Exercise details:
From the entries below, count the lines holding the word "Essex" and give nothing but the number.

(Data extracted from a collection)

=== Section Start ===

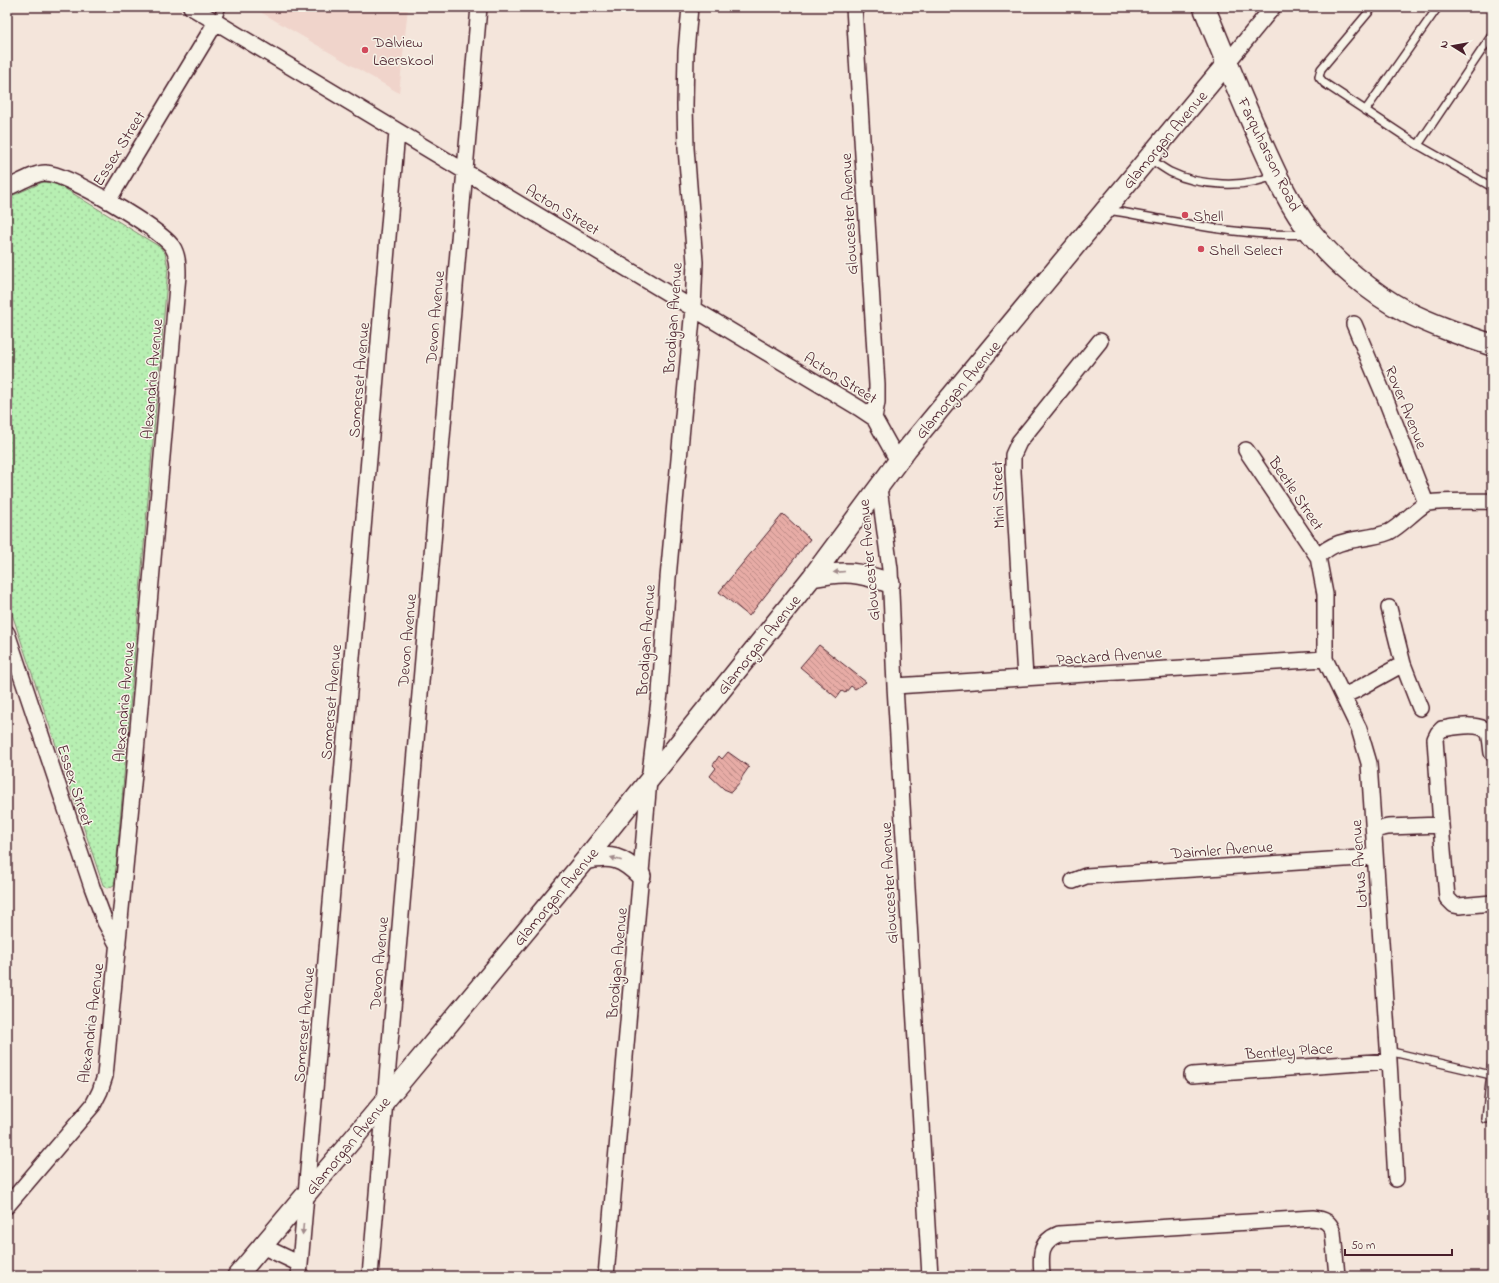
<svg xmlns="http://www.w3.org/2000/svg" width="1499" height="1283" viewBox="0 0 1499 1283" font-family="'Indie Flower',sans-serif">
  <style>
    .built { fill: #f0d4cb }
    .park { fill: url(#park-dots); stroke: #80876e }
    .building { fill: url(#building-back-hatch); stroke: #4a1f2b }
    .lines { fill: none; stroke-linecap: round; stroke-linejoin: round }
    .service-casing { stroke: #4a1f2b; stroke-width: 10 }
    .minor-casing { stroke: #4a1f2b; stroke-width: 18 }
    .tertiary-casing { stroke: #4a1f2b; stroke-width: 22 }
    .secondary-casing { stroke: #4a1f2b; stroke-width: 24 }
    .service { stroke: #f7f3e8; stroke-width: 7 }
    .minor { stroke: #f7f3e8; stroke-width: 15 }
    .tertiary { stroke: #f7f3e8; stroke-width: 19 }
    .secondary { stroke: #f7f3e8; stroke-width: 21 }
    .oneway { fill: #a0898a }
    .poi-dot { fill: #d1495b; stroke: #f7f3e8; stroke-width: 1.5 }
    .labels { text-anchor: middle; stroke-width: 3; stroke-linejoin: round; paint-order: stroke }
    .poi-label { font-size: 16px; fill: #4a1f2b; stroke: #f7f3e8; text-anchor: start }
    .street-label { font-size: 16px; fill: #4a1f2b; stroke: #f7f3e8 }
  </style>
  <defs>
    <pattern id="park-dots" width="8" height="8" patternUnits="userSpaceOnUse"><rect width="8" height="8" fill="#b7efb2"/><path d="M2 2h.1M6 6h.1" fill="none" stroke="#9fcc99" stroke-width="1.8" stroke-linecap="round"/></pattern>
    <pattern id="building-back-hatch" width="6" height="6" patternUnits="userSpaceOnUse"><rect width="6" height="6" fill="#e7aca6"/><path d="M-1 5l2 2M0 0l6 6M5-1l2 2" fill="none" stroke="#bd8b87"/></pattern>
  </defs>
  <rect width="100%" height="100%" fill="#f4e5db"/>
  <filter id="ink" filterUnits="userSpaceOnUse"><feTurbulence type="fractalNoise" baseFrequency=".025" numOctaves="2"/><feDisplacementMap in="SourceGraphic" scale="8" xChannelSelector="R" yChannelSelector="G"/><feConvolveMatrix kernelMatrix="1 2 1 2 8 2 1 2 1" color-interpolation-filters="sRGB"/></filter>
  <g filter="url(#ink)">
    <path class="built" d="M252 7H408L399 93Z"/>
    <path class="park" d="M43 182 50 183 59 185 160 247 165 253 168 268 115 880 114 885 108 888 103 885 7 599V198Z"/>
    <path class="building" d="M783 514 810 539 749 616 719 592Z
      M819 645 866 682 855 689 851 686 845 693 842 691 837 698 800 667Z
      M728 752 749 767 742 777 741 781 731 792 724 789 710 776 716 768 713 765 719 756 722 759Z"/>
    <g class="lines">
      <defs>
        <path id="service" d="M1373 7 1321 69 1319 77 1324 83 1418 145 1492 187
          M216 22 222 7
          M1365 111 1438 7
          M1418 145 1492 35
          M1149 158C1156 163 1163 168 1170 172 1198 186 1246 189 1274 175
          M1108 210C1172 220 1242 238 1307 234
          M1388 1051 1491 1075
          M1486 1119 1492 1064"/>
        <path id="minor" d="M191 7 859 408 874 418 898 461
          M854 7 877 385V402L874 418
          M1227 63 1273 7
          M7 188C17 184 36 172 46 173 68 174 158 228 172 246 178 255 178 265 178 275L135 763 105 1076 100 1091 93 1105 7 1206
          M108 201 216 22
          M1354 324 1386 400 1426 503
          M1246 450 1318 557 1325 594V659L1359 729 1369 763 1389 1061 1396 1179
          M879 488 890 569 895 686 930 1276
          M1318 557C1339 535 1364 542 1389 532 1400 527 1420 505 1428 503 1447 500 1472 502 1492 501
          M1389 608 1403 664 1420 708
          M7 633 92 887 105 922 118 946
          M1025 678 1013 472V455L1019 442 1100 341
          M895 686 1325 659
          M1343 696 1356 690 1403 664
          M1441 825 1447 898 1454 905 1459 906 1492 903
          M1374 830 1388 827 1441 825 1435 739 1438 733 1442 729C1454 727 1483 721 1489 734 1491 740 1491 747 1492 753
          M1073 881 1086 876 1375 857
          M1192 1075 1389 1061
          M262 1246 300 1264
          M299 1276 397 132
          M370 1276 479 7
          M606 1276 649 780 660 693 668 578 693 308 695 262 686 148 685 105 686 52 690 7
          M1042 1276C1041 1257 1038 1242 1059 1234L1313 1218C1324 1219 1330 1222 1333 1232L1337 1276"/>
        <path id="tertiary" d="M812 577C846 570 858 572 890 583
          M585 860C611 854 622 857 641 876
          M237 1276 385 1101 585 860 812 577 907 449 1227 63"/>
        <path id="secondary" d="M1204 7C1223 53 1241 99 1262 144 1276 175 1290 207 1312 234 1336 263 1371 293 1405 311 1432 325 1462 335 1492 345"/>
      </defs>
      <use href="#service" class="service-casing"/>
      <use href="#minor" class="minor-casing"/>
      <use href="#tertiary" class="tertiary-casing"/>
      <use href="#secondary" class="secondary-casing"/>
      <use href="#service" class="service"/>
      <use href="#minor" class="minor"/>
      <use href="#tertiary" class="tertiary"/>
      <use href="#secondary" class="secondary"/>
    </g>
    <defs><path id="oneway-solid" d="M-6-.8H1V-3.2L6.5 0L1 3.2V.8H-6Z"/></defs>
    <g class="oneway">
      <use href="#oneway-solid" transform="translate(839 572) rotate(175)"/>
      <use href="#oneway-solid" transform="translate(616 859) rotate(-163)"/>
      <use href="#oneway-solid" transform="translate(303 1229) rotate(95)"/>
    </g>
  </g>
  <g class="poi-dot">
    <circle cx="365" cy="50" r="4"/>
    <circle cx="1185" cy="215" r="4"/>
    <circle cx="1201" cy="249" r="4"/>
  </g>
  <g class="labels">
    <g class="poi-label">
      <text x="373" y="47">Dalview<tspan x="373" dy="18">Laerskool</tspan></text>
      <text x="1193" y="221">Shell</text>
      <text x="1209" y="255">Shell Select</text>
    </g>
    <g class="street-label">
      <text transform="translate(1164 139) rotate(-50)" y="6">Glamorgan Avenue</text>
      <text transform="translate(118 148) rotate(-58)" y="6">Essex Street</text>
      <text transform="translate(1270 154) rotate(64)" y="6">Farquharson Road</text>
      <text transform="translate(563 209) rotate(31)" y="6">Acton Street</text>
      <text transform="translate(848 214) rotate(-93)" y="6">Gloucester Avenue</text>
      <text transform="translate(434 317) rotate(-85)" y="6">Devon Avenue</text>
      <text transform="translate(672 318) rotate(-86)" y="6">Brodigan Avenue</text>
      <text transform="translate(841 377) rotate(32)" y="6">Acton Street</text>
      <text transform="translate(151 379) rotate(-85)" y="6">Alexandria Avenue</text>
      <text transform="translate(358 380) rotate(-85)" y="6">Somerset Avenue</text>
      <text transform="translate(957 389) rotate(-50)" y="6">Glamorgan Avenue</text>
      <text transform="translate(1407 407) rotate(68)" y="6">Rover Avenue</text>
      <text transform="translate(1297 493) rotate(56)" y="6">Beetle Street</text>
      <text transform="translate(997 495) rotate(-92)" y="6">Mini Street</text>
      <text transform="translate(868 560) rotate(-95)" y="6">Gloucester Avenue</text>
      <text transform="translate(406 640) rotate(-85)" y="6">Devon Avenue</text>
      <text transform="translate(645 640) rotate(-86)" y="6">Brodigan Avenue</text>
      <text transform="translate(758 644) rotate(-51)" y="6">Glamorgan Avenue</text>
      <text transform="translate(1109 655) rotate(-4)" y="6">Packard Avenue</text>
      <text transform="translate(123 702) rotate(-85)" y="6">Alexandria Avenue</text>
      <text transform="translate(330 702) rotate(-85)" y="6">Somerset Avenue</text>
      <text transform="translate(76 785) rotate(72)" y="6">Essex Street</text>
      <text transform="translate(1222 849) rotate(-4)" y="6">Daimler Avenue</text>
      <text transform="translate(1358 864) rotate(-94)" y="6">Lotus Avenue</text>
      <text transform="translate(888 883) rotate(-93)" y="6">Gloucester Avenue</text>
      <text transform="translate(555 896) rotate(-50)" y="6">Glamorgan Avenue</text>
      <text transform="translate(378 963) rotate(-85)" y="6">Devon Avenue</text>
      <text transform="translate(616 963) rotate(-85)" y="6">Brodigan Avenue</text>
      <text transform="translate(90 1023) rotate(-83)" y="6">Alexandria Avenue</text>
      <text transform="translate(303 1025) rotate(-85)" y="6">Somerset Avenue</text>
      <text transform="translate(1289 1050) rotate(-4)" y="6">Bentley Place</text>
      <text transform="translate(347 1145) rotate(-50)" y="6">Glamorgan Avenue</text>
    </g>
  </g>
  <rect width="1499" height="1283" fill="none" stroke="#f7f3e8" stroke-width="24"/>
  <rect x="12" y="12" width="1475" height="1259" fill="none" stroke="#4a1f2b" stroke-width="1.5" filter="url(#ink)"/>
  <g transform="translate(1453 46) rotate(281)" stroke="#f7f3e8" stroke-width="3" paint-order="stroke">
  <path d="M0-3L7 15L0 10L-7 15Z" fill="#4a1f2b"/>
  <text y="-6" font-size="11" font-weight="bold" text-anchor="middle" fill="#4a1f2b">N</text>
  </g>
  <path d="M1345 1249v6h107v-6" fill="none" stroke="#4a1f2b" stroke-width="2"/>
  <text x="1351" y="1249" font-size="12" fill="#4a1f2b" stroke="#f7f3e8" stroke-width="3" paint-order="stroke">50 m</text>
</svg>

=== Section End ===

Answer space:
2